I was a little late getting to Dennis Pryor's funeral on Friday at Hollibones Funeral Parlour, in that the celebrant was already talking when I slipped in. I stood at the back until I spotted a seat next to David Greagg and slipped in there.
It was a relatively short funeral. A long-time family friend and painter gave the eulogy, Dennis's sons Mark and Ben read poetry, as did Kerry Greenwood (Dylan Thomas). One of Dennis's marriages slipped past the celebrant, which led one participant to hiss she was his second wife.
David, Mark and Ben were all pallbearers, the coffin being carried out to the sound of Monty Python's Always Look on the Bright Side of Life. (I believe the funeral was the first time I have knowingly seen Mark and Ben at the same place at the same time.)
I did not got to the internment. Walking back home, I seriously debated whether I had time to slip across town to Cathedral Square and Max Teichmann's funeral, but decided I really was not in a fit state to drive.
Had lunch at Pistacchio (bad idea to go to a wake on an empty stomach) and then went to Dennis' wake. Kerry had pasted a copy of
my obituary of Dennis in the hallway and repeatedly told me what a fine obituary it was, how I had captured him.
Ate (Kerry had put on a fine spread), chatted, drank, listened a lot. Kerry told me she felt Dennis shoot past her into the aether and there was nothing of him left behind, no ghost or revenant. There was certainly no lingering feeling of his presence even though there were so many reminders of his past. There was a wide range of people at the wake, of all ages. David spent some time chatting to a rather pleasant goth-Wiccan lass. One could spot the former academic colleague's of Dennis, they were the socially awkward ones.

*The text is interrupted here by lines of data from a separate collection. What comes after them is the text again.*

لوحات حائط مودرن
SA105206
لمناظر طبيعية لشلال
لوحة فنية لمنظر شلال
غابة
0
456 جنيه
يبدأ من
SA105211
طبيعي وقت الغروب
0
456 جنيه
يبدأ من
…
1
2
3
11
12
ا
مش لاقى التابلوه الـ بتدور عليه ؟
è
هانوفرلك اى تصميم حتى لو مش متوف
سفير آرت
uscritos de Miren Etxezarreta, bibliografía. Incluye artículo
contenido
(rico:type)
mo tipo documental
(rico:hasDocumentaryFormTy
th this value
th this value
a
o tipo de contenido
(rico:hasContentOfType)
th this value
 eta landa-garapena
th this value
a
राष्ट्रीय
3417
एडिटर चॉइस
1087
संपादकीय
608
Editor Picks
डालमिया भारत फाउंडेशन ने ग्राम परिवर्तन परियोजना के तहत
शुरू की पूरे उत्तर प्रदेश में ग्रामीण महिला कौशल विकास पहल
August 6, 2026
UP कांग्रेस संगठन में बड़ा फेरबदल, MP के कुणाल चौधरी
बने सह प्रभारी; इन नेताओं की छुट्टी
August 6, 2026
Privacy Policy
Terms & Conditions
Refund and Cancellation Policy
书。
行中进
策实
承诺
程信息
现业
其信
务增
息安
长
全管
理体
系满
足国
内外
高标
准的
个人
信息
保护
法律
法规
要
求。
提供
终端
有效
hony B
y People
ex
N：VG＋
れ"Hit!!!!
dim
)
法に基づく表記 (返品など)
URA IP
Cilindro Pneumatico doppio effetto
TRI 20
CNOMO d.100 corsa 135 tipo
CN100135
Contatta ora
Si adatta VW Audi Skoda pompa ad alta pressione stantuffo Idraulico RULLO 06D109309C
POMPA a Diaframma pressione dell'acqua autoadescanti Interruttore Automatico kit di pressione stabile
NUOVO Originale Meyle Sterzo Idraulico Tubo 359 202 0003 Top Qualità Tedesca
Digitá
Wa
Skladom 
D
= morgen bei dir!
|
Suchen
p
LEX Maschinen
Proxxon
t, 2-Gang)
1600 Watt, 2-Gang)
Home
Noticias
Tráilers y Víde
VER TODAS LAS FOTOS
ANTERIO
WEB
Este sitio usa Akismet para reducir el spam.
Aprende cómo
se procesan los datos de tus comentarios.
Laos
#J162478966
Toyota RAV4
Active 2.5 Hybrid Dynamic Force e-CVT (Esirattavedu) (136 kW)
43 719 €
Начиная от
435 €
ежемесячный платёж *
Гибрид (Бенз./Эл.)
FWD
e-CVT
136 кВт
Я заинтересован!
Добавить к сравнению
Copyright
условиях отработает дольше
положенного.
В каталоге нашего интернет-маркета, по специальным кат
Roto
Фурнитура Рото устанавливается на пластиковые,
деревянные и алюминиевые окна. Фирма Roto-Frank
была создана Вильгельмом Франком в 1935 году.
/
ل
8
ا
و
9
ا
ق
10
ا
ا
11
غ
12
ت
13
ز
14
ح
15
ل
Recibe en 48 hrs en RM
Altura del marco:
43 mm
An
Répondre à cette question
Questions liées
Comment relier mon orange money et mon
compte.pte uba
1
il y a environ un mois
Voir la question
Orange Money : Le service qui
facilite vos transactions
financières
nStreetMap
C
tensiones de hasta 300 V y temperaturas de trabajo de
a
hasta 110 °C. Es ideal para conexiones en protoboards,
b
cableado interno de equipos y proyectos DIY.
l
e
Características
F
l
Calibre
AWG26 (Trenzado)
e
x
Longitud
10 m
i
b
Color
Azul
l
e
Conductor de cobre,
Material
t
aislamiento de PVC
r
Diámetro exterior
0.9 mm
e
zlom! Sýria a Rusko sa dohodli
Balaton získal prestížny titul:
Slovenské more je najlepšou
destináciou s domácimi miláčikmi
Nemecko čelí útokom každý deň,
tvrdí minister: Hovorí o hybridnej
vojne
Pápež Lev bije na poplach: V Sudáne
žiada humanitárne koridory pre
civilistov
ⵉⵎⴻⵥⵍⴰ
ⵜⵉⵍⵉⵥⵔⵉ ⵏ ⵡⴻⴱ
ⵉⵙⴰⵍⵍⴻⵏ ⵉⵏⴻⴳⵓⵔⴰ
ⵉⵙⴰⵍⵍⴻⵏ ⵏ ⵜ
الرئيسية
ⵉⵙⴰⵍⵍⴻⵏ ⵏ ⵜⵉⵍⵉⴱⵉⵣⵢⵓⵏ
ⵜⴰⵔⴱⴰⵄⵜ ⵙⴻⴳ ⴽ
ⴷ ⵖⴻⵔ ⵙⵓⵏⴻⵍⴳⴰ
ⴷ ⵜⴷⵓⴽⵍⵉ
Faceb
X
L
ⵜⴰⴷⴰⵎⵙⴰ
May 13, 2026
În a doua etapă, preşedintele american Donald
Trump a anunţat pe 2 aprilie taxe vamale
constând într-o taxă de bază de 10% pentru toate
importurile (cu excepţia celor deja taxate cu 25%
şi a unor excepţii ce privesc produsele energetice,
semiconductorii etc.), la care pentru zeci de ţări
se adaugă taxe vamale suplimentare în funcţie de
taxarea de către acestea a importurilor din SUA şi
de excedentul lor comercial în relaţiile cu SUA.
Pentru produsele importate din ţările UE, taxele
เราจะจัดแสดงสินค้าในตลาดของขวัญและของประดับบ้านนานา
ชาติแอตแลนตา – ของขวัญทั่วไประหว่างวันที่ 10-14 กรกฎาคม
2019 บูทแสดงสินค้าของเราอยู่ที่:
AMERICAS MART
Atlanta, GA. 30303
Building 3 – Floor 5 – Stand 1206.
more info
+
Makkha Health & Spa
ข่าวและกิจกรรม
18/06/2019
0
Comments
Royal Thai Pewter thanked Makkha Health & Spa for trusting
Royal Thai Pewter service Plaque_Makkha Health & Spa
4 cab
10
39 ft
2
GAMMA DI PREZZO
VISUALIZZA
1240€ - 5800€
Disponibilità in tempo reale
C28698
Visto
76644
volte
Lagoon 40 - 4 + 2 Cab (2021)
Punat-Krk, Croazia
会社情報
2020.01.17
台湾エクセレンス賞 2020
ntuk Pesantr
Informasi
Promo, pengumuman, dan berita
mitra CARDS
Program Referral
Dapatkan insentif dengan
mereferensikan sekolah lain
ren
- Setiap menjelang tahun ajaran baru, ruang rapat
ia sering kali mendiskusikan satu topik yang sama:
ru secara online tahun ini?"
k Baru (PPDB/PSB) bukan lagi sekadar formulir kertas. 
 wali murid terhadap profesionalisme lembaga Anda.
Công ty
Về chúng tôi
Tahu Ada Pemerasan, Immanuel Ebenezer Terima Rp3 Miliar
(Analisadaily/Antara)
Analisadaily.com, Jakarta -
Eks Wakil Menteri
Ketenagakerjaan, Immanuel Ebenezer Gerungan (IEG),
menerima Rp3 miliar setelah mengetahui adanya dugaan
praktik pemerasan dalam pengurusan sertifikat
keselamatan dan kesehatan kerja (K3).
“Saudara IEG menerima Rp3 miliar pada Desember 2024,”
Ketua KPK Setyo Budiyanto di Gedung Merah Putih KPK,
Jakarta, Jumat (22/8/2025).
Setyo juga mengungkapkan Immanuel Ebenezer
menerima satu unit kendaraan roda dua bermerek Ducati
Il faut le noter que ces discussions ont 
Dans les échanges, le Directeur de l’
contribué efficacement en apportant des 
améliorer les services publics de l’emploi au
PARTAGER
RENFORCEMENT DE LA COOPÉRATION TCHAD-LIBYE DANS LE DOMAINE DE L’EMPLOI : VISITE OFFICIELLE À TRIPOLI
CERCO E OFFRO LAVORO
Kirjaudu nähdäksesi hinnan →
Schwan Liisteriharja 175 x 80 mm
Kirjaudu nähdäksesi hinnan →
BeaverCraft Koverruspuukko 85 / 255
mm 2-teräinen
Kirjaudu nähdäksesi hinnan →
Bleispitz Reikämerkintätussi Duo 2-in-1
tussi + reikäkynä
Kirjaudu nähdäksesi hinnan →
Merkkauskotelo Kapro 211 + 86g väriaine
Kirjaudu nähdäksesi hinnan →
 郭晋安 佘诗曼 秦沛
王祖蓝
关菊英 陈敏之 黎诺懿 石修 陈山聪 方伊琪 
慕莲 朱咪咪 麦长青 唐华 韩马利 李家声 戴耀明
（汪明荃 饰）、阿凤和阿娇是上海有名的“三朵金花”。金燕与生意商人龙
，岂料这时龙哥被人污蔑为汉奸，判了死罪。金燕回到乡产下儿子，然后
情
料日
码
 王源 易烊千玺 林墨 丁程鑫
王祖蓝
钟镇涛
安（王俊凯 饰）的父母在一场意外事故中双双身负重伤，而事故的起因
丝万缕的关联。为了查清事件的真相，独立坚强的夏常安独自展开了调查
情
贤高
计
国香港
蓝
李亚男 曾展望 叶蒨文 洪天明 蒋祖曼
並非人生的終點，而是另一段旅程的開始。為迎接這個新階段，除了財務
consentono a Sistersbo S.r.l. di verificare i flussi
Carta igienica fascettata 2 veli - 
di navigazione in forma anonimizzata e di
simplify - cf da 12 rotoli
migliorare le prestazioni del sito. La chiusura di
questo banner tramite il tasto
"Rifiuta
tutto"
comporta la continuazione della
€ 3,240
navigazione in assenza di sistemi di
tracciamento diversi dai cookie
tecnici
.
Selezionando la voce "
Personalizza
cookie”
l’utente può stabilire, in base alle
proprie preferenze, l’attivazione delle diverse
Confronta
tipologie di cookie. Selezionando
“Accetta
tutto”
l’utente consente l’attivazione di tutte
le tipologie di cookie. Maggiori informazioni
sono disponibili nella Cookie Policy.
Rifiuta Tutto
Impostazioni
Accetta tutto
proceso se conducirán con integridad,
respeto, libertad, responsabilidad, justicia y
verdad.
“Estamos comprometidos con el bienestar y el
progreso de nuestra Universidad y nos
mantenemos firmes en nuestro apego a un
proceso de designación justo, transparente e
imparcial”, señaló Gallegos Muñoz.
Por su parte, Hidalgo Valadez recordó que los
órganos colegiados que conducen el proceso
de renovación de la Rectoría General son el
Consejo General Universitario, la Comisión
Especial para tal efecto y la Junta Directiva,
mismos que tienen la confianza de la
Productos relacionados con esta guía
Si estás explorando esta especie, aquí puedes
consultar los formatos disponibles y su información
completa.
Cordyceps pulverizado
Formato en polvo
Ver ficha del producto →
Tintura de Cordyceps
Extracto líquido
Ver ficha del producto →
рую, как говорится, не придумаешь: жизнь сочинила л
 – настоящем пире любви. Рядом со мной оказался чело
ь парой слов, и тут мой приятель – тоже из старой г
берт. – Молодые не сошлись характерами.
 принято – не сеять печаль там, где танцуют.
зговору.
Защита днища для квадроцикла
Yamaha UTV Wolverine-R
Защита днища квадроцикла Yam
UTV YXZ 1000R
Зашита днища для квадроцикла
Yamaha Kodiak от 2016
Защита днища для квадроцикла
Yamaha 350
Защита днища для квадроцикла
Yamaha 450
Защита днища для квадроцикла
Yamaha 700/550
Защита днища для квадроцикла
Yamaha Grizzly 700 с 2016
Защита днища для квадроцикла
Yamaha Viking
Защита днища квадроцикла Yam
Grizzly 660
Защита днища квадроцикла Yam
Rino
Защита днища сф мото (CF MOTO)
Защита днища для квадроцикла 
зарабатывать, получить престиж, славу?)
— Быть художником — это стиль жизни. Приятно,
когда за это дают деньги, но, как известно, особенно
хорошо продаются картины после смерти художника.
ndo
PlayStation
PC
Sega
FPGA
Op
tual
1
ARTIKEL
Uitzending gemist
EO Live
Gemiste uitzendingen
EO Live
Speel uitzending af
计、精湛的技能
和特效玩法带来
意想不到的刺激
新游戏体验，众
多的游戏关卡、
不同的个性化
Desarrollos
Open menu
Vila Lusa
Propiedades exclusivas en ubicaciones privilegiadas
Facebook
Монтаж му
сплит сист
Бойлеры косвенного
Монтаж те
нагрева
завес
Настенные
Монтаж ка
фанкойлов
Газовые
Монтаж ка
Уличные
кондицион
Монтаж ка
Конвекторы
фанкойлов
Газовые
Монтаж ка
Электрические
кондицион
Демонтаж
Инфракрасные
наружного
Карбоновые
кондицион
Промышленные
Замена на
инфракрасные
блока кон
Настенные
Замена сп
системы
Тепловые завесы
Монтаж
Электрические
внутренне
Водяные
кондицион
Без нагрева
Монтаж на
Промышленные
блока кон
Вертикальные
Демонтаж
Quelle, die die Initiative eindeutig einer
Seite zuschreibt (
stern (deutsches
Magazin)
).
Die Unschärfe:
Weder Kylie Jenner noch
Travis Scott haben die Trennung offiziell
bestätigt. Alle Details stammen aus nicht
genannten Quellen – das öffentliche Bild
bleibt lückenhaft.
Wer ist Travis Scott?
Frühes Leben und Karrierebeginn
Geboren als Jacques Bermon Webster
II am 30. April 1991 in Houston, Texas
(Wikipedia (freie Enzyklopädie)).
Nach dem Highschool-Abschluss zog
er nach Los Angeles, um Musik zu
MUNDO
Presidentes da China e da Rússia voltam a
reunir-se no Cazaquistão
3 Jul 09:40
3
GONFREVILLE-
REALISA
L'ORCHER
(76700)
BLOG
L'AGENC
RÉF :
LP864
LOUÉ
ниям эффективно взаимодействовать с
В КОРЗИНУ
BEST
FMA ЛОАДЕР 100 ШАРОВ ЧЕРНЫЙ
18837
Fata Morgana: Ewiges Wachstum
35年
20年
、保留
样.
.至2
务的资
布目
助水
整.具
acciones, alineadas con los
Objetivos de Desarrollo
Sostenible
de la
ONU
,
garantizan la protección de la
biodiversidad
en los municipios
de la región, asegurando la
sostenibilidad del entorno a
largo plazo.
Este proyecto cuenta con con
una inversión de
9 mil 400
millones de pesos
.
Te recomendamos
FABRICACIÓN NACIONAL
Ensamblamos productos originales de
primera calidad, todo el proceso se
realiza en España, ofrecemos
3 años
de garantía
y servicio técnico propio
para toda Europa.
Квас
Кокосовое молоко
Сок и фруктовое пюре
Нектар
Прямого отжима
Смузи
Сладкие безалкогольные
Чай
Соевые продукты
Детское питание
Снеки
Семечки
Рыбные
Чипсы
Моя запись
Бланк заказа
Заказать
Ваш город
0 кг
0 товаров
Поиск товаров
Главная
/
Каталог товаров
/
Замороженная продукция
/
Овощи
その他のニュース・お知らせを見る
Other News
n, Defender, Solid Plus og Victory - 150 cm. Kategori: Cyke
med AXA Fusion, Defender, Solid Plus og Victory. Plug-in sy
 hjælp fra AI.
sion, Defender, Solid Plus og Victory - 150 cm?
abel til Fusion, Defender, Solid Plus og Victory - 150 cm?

I particularly enjoyed looking at the various photographs laid out. One of the benefits of funerals is that you learn things about people you did not know. Dennis came from Brecon, in South Wales. His father owned and ran the local newspaper, his mother's brother (a minor painter, Garrett) lived with them.
Later, Kerry made the point about how being the ambulance after the tank that entered
Belsen had a traumatic effect on the young Quaker, destroying his faith and haunting him for years. As Kerry said, you could see it in some of the photographs.
It was a good wake. Dennis would have enjoyed it all.